To run our monad we combine the Coq and OCaml back-ends: Compilation chain.

We use the extraction mechanism of Coq to get an equivalent program of our decision procedure in OCaml. All the monadic operators are replaced by native OCaml operators, since this language supports all the effects of our monad. We run it on a specific problem instance `x`. It may not return a result in case of uncaught exception or infinite loop. If the execution is successful, we extract what we call a prophecy. This value is a guide which helps Coq to evaluate the monad efficiently with an extended run function of type:

``````run : prophecy -> M A -> option A
``````

For the non-termination it contains the numbers of steps needed to evaluate a monadic value. It can also contain some pre-computed values in OCaml to save computational time in Coq.
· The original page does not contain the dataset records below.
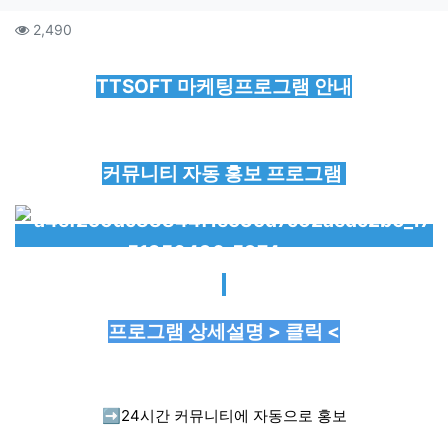
컨텐츠 정보
조회
2,490
본문
TTSOFT 마케팅프로그램 안내
커뮤니티 자동 홍보 프로그램
프로그램 상세설명 > 클릭 <
➡️
24시간 커뮤니티에 자동으로 홍보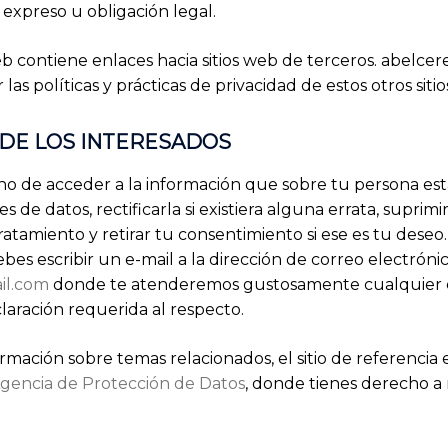
expreso u obligación legal.
eb contiene enlaces hacia sitios web de terceros. abelce
las políticas y prácticas de privacidad de estos otros sitio
DE LOS INTERESADOS
ho de acceder a la información que sobre tu persona e
 de datos, rectificarla si existiera alguna errata, suprimirl
atamiento y retirar tu consentimiento si ese es tu deseo.
es escribir un e-mail a la dirección de correo electróni
il.com
donde te atenderemos gustosamente cualquier 
laración requerida al respecto.
rmación sobre temas relacionados, el sitio de referencia 
gencia de Protección de Datos
, donde tienes derecho a 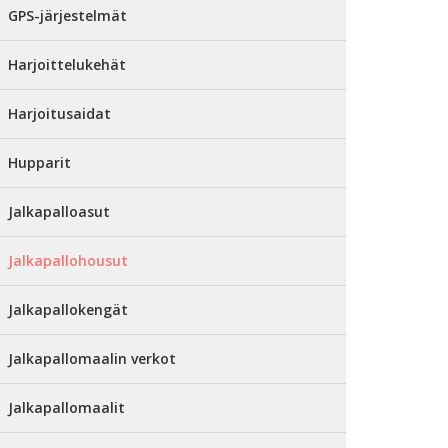
GPS-järjestelmät
Harjoittelukehät
Harjoitusaidat
Hupparit
Jalkapalloasut
Jalkapallohousut
Jalkapallokengät
Jalkapallomaalin verkot
Jalkapallomaalit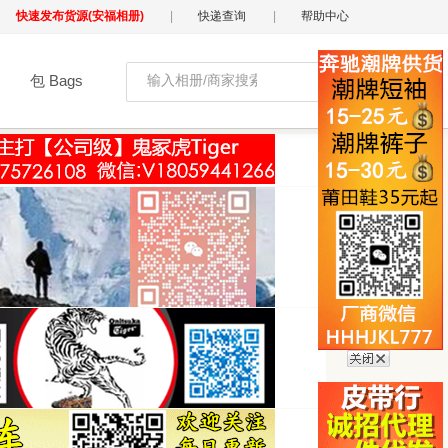
快速发布货源(安福相册)
|
快递查询
|
帮助中心
包 Bags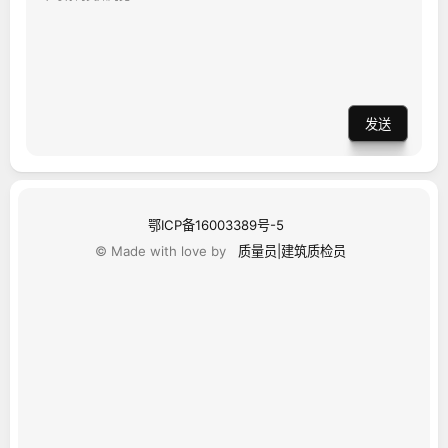
发送
鄂ICP备16003389号-5
© Made with love by
质量员|建筑质检员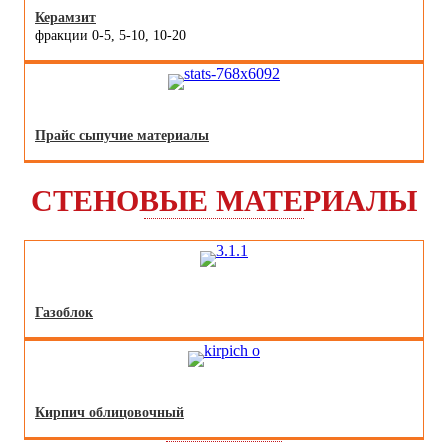
Керамзит
фракции 0-5, 5-10, 10-20
Прайс сыпучие материалы
СТЕНОВЫЕ МАТЕРИАЛЫ
Газоблок
Кирпич облицовочный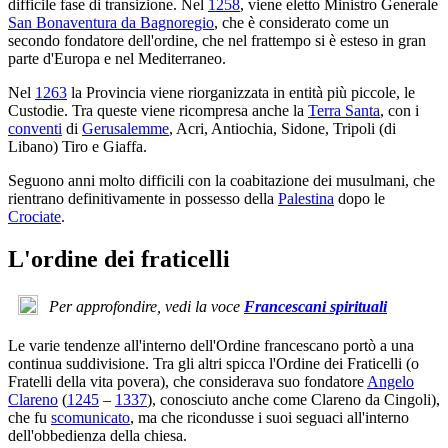
difficile fase di transizione. Nel
1258
, viene eletto Ministro Generale
San Bonaventura da Bagnoregio
, che è considerato come un
secondo fondatore dell'ordine, che nel frattempo si è esteso in gran
parte d'Europa e nel Mediterraneo.
Nel
1263
la Provincia viene riorganizzata in entità più piccole, le
Custodie. Tra queste viene ricompresa anche la
Terra Santa
, con i
conventi
di
Gerusalemme
, Acri, Antiochia, Sidone, Tripoli (di
Libano) Tiro e Giaffa.
Seguono anni molto difficili con la coabitazione dei musulmani, che
rientrano definitivamente in possesso della
Palestina
dopo le
Crociate
.
L'ordine dei fraticelli
Per approfondire, vedi la voce
Francescani spirituali
Le varie tendenze all'interno dell'Ordine francescano portò a una
continua suddivisione. Tra gli altri spicca l'Ordine dei Fraticelli (o
Fratelli della vita povera), che considerava suo fondatore
Angelo
Clareno
(
1245
–
1337
), conosciuto anche come Clareno da Cingoli),
che fu
scomunicato
, ma che ricondusse i suoi seguaci all'interno
dell'obbedienza della chiesa.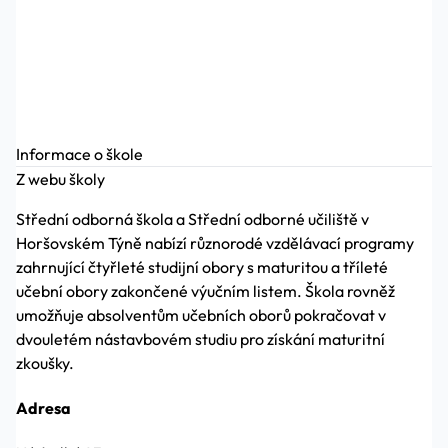
Informace o škole
Z webu školy
Střední odborná škola a Střední odborné učiliště v
Horšovském Týně nabízí různorodé vzdělávací programy
zahrnující čtyřleté studijní obory s maturitou a tříleté
učební obory zakončené výučním listem. Škola rovněž
umožňuje absolventům učebních oborů pokračovat v
dvouletém nástavbovém studiu pro získání maturitní
zkoušky.
Adresa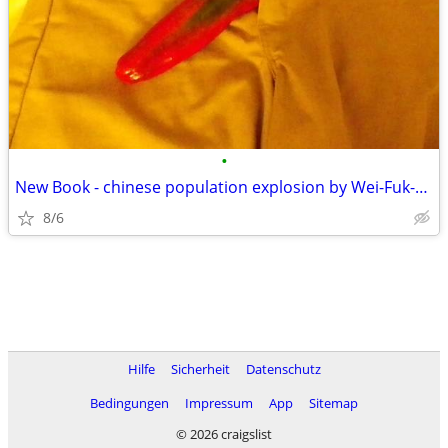
•
New Book - chinese population explosion by Wei-Fuk-Em-Yung
8/6
Hilfe
Sicherheit
Datenschutz
Bedingungen
Impressum
App
Sitemap
© 2026 craigslist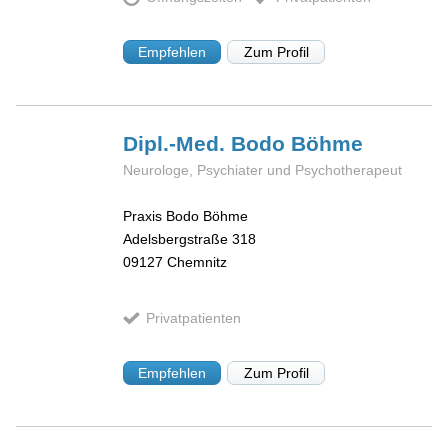
Empfehlen
Zum Profil
Dipl.-Med. Bodo
Böhme
Neurologe, Psychiater und Psychotherapeut
Praxis Bodo Böhme
Adelsbergstraße 318
09127
Chemnitz
Privatpatienten
Empfehlen
Zum Profil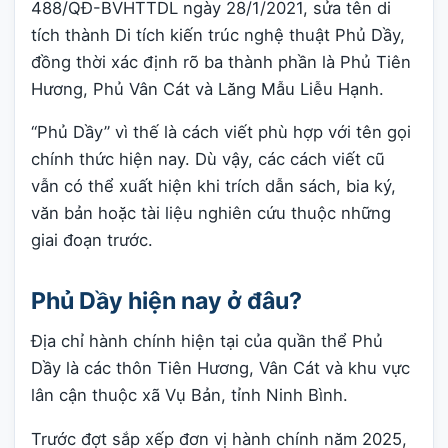
488/QĐ-BVHTTDL ngày 28/1/2021, sửa tên di
tích thành Di tích kiến trúc nghệ thuật Phủ Dầy,
đồng thời xác định rõ ba thành phần là Phủ Tiên
Hương, Phủ Vân Cát và Lăng Mẫu Liễu Hạnh.
“Phủ Dầy” vì thế là cách viết phù hợp với tên gọi
chính thức hiện nay. Dù vậy, các cách viết cũ
vẫn có thể xuất hiện khi trích dẫn sách, bia ký,
văn bản hoặc tài liệu nghiên cứu thuộc những
giai đoạn trước.
Phủ Dầy hiện nay ở đâu?
Địa chỉ hành chính hiện tại của quần thể Phủ
Dầy là các thôn Tiên Hương, Vân Cát và khu vực
lân cận thuộc xã Vụ Bản, tỉnh Ninh Bình.
Trước đợt sắp xếp đơn vị hành chính năm 2025,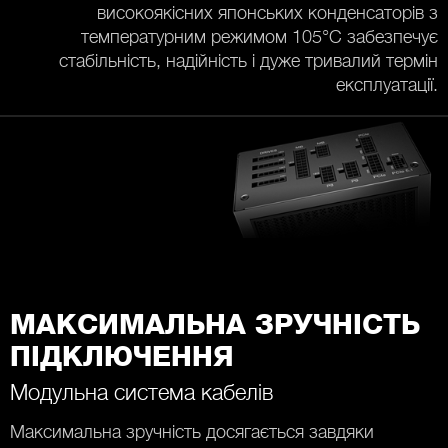
високоякісних японських конденсаторів з
температурним режимом 105°C забезпечує
стабільність, надійність і дуже тривалий термін
експлуатації.
МАКСИМАЛЬНА ЗРУЧНІСТЬ
ПІДКЛЮЧЕННЯ
Модульна система кабелів
Максимальна зручність досягається завдяки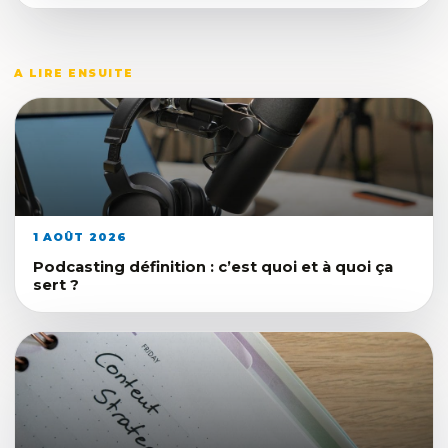
A LIRE ENSUITE
1 AOÛT 2026
Podcasting définition : c’est quoi et à quoi ça
sert ?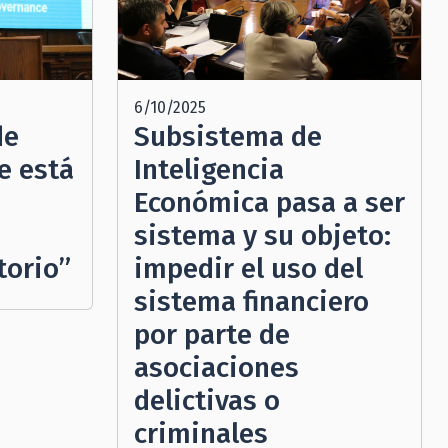
6/10/2025
de
Subsistema de
e está
Inteligencia
Económica pasa a ser
sistema y su objeto:
torio”
impedir el uso del
sistema financiero
por parte de
asociaciones
delictivas o
criminales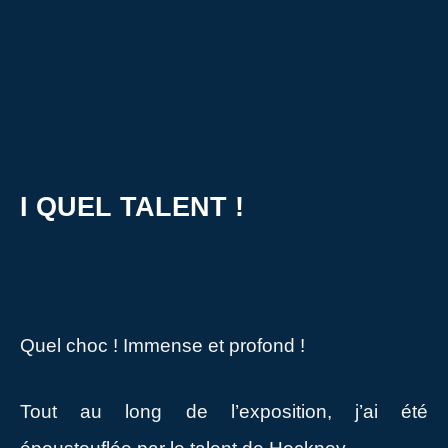
I QUEL TALENT !
Quel choc ! Immense et profond !
Tout au long de l’exposition, j’ai été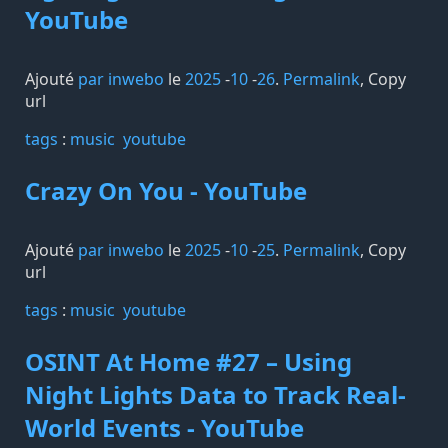
YouTube
Ajouté
par inwebo
le
2025
-
10
-
26
.
Permalink
,
Copy
url
tags️
:
music
youtube
Crazy On You - YouTube
Ajouté
par inwebo
le
2025
-
10
-
25
.
Permalink
,
Copy
url
tags️
:
music
youtube
OSINT At Home #27 – Using
Night Lights Data to Track Real-
World Events - YouTube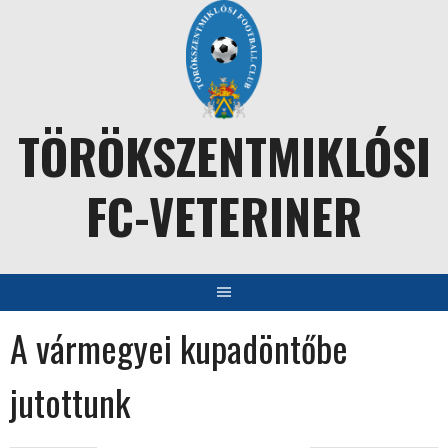
Skip
to
content
TÖRÖKSZENTMIKLÓSI
FC-VETERINER
A vármegyei kupadöntőbe
jutottunk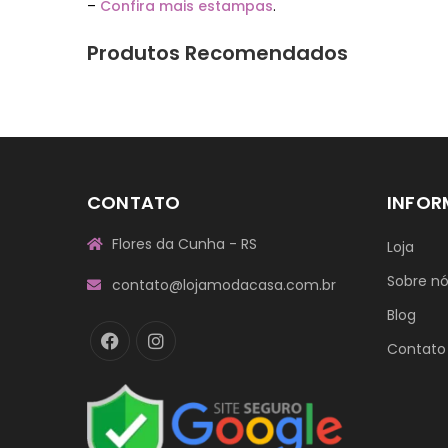
–
Confira mais estampas
.
Produtos Recomendados
CONTATO
INFO
Flores da Cunha - RS
Loja
Sobre n
contato@lojamodacasa.com.br
Blog
Contato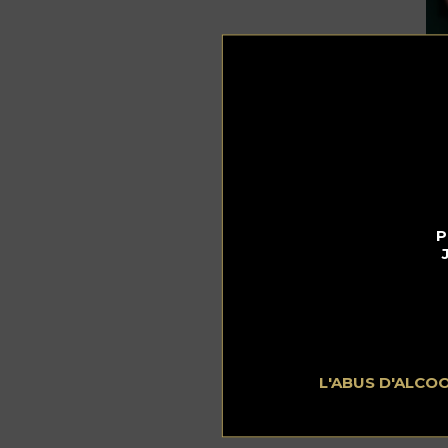
P
In
50
10
L'ABUS D'ALCO
15 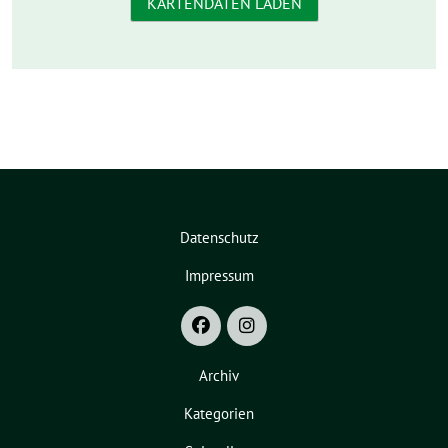
KARTENDATEN LADEN
Datenschutz
Impressum
Archiv
Kategorien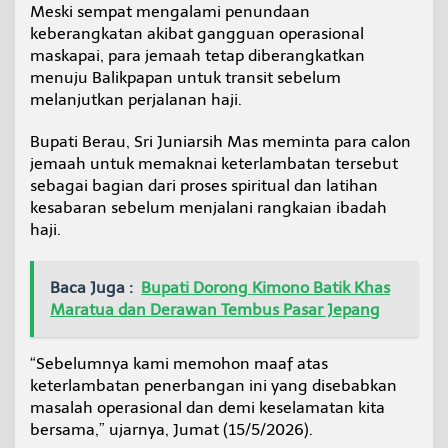
Meski sempat mengalami penundaan
r
s
keberangkatan akibat gangguan operasional
i
maskapai, para jemaah tetap diberangkatkan
h
menuju Balikpapan untuk transit sebelum
T
melanjutkan perjalanan haji.
e
k
a
Bupati Berau, Sri Juniarsih Mas meminta para calon
n
jemaah untuk memaknai keterlambatan tersebut
k
sebagai bagian dari proses spiritual dan latihan
a
kesabaran sebelum menjalani rangkaian ibadah
n
P
haji.
e
n
t
Baca Juga :
Bupati Dorong Kimono Batik Khas
i
Maratua dan Derawan Tembus Pasar Jepang
n
g
n
“Sebelumnya kami memohon maaf atas
y
keterlambatan penerbangan ini yang disebabkan
a
masalah operasional dan demi keselamatan kita
K
e
bersama,” ujarnya, Jumat (15/5/2026).
s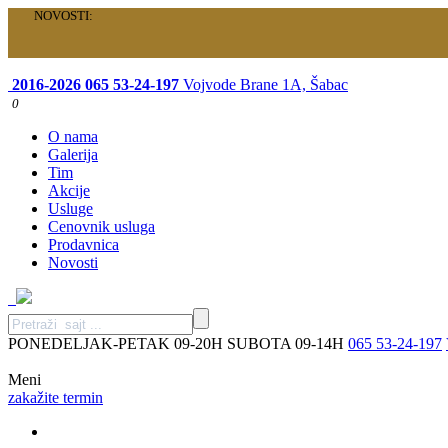
NOVOSTI:
Velika akcija je počela: Specijalni paketi samo za vas!
2016-2026
065 53-24-197
Vojvode Brane 1A, Šabac
0
O nama
Galerija
Tim
Akcije
Usluge
Cenovnik usluga
Prodavnica
Novosti
PONEDELJAK-PETAK 09-20H SUBOTA 09-14H
065 53-24-197
Meni
zakažite termin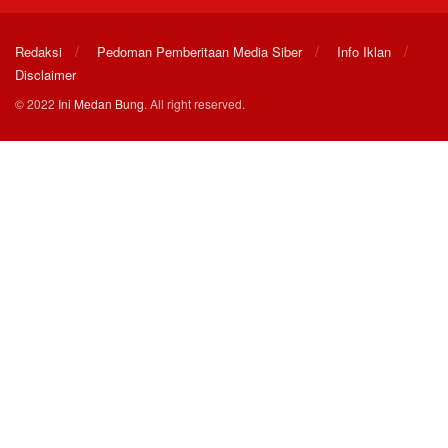
Redaksi
Pedoman Pemberitaan Media Siber
Info Iklan
Disclaimer
© 2022
Ini Medan Bung
. All right reserved.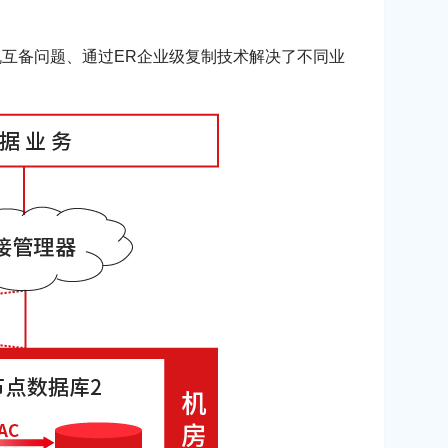
双机互备问题、通过ER企业级复制技术解决了不同业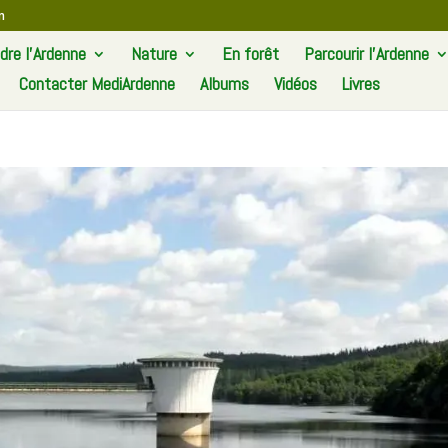
m
re l’Ardenne
Nature
En forêt
Parcourir l’Ardenne
Contacter MediArdenne
Albums
Vidéos
Livres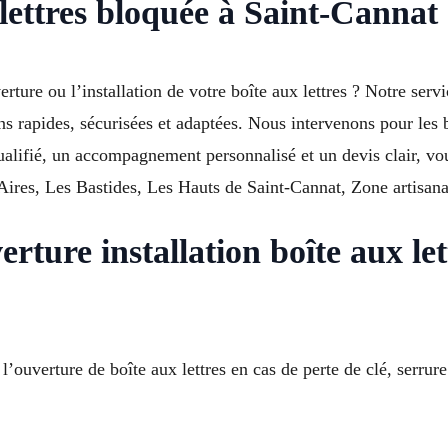
lettres bloquée à Saint-Cannat
ture ou l’installation de votre boîte aux lettres ? Notre servi
s rapides, sécurisées et adaptées. Nous intervenons pour les 
qualifié, un accompagnement personnalisé et un devis clair, vo
ires, Les Bastides, Les Hauts de Saint-Cannat, Zone artisana
rture installation boîte aux le
 l’ouverture de boîte aux lettres en cas de perte de clé, serr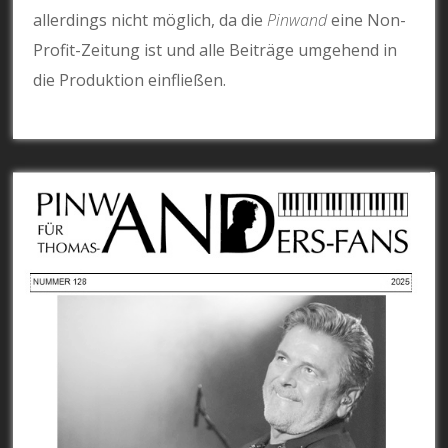
allerdings nicht möglich, da die
Pinwand
eine Non-
Profit-Zeitung ist und alle Beiträge umgehend in
die Produktion einfließen.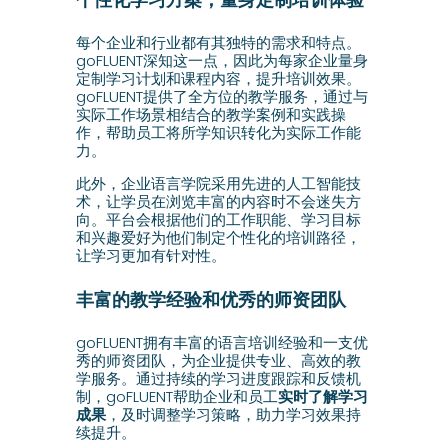
每个企业和行业都有其独特的需求和特点。
goFLUENT深知这一点，因此为每家企业量身
定制学习计划和课程内容，提升培训效果。
goFLUENT提供了全方位的教学服务，通过与
实际工作场景相结合的教学案例和实践操
作，帮助员工将所学知识转化为实际工作能
力。
此外，企业语言学院采用先进的人工智能技
术，让学员在浏览丰富的内容时不会迷失方
向。平台会根据他们的工作职能、学习目标
和兴趣爱好为他们制定个性化的培训路径，
让学习更加有针对性。
丰富的教学经验和优秀的师资团队
goFLUENT拥有丰富的语言培训经验和一支优
秀的师资团队，为企业提供专业、高效的教
学服务。通过持续的学习进度跟踪和反馈机
制，goFLUENT帮助企业和员工
实时了解学习
成果
，及时调整学习策略，助力学习效果持
续提升。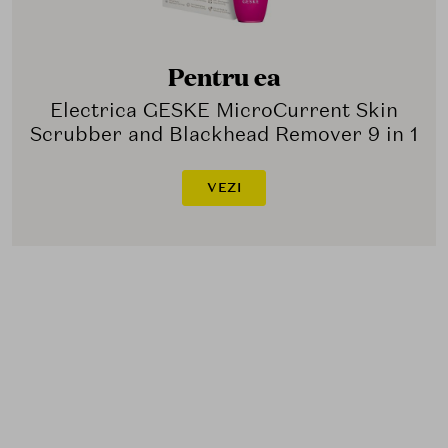
Pentru ea
Electrica GESKE MicroCurrent Skin
Scrubber and Blackhead Remover 9 in 1
VEZI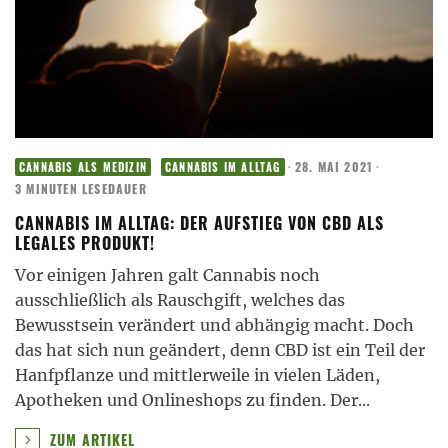
·
28. MAI 2021
·
CANNABIS ALS MEDIZIN
CANNABIS IM ALLTAG
3 MINUTEN LESEDAUER
CANNABIS IM ALLTAG: DER AUFSTIEG VON CBD ALS
LEGALES PRODUKT!
Vor einigen Jahren galt Cannabis noch
ausschließlich als Rauschgift, welches das
Bewusstsein verändert und abhängig macht. Doch
das hat sich nun geändert, denn CBD ist ein Teil der
Hanfpflanze und mittlerweile in vielen Läden,
Apotheken und Onlineshops zu finden. Der
...
ZUM ARTIKEL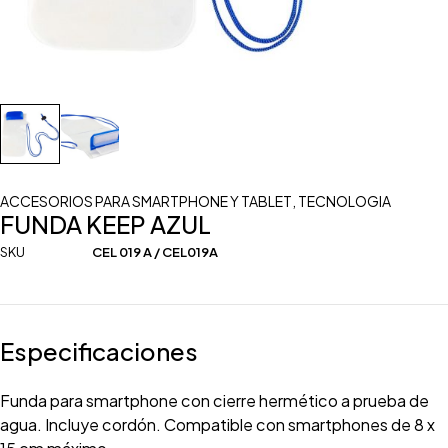
ACCESORIOS PARA SMARTPHONE Y TABLET
,
TECNOLOGIA
FUNDA KEEP AZUL
SKU
CEL 019 A / CEL019A
Especificaciones
Funda para smartphone con cierre hermético a prueba de
agua. Incluye cordón. Compatible con smartphones de 8 x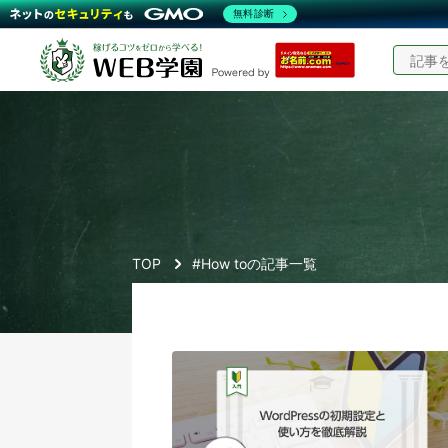
無料診断
TOP
#How toの記事一覧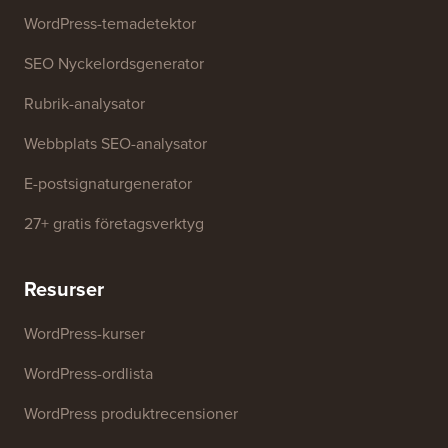
Gratis verktyg
Företagsnamnsgenerator
WordPress-temadetektor
SEO Nyckelordsgenerator
Rubrik-analysator
Webbplats SEO-analysator
E-postsignaturgenerator
27+ gratis företagsverktyg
We provide a general mechanism to pass results from OCaml to Coq in the prophecy with the system of input memory. When you allocate a reference, you can mark it as an “input”. If you do so, its final value after the OCaml run will be given as its initial value to Coq. Any value can be passed thought the prophecy as long as you can serialize it. It does not work for functions or proofs, but does for all common data-structures such as integers or lists.

Notice that if you do not save results in the prophecy, computations are made twice: once in OCaml, then post-checked in Coq with the run function. This is the main limitation of our system, but it could be solved with a proven correct extraction mechanism. We could directly trust the execution made in OCaml and import the result in Coq.

## An hybrid programming model

We pretend that our programming model combines nicely safety and efficiency. Safety because of the strong type system of Coq and the ability to prove invariants on our programs. Efficiency because costly computations are delayed to OCaml. It supersedes what can be done with proof by reflection in pure Coq or with an OCaml plugin generating proof certificates. In a way, Cybele unifies these two techniques, and allow to combine both approach depending on the problem.